As regular readers of this blog know, a few weeks ago my first grandchild was born. Bryce David is doing fine – gaining weight on mother’s milk. Life is new for him, and the long and winding road of life stretches out before him. I’m sure he will enjoy the ride. But as some sort of cosmic balance, on the very day that we gained a Terranella, we lost one.
You may recall last year that I visited by cousin in Copenhagen who shares the same name with me. While we were there, we got to spend some time with my cousin’s wife, Karin. Karin is the reason my American-born cousin has lived in Denmark for the past 40-odd years. Frank was seduced by the charms of a free-spirited Danish girl, and gave up a life in America to enjoy a long and happy marriage with her.
However, on the evening of the day (our time) that Bryce was born, Karin lost her battle with cancer. She was barely into her 60s. She was diagnosed just a few weeks before, and the end came rapidly. Perhaps that is a blessing. Frank was spared having to watch his mate for the better part of five decades suffer for months. She went quickly.
Frank and Karin’s story is full of memorable years together. And so it was more than appropriate that a memorable recording was played at her funeral. A Danish singer called Kira recorded a soulful version of “I’ll Be Seeing You,” in the style of Billie Holiday. That recording was played at Karin’s funeral.
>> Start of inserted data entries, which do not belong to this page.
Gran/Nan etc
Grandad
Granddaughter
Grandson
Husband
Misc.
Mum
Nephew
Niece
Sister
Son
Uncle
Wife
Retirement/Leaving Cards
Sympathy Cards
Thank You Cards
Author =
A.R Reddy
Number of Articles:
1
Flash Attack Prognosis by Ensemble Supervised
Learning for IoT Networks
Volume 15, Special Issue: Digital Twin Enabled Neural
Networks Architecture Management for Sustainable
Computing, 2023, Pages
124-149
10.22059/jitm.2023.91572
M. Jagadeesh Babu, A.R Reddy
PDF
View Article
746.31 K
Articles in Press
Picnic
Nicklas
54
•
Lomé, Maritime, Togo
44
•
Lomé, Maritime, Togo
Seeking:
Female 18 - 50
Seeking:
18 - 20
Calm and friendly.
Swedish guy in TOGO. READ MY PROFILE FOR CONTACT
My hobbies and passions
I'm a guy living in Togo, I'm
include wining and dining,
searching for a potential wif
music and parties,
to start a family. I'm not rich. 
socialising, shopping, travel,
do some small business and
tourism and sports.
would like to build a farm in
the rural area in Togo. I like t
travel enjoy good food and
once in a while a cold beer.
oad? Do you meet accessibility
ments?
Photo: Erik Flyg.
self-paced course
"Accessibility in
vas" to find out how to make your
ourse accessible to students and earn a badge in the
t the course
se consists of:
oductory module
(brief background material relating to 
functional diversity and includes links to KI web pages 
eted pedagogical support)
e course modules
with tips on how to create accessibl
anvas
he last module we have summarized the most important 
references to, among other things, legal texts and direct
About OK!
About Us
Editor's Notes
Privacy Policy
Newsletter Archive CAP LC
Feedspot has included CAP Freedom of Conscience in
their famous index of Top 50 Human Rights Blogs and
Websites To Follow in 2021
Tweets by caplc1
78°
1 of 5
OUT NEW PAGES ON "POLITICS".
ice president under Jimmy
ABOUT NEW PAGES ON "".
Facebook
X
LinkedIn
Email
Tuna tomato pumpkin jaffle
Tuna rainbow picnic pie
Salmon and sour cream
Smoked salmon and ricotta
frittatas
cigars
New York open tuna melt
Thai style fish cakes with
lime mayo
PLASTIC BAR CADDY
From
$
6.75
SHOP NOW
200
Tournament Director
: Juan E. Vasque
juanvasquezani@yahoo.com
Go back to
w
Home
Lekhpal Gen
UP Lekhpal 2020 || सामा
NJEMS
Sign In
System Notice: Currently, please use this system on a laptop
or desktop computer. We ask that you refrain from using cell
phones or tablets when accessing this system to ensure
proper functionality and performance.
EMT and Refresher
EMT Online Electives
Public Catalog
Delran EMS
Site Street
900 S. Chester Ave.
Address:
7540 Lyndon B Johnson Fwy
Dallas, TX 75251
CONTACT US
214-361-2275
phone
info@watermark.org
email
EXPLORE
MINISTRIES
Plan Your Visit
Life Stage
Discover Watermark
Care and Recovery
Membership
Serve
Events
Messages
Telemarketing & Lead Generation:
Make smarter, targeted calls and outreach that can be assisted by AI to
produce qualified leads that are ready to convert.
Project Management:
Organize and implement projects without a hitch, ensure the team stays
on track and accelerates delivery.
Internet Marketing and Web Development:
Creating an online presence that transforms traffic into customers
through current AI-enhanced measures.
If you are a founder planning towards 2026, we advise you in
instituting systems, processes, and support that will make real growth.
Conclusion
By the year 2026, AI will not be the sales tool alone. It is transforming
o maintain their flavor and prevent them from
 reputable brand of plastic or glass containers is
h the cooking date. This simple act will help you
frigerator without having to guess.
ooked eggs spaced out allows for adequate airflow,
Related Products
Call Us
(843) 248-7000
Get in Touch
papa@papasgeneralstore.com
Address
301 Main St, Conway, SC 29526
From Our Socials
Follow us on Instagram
If you have never heard this recording I recommend that you download it immediately, particularly if you are a fan of jazz.
The words of the song are so poignant that I will never be able to listen to it again without thinking of Karin. And it seems to me that this song expresses universally the longing for a lost mate that is so much a part of life for many of us over 50.
The song by Sammy Fain and Irving Kahal begins:
I’ll be seeing you
In all the old familiar places
That this heart of mine embraces
All day and through
In that small cafe
The park across the way
The children’s carousel
The chestnut trees, the wishing well
While the song became popular during World War II as GIs went off to war in Europe and the Pacific, what widow or widower cannot embrace these words? The lives of married folk are filled with little moments like this – a cappuccino at a small café, a picnic in the park. How could we not see our loved one after they are gone in all those old familiar places? The song continues:
I’ll be seeing you
In every lovely summer’s day
In everything that’s light and gay
I’ll always think of you that way
I’ll find you in the morning sun
And when the night is new
I’ll be looking at the moon
But I’ll be seeing you
Morning, noon and night we constantly remember a lost loved one, and live with the pain of separation. But the beautiful memories of a life together can bring us through. So, farewell Karin. You were taken from us much too early. But we’ll be seeing you in all the old familiar places, and we’ll smile.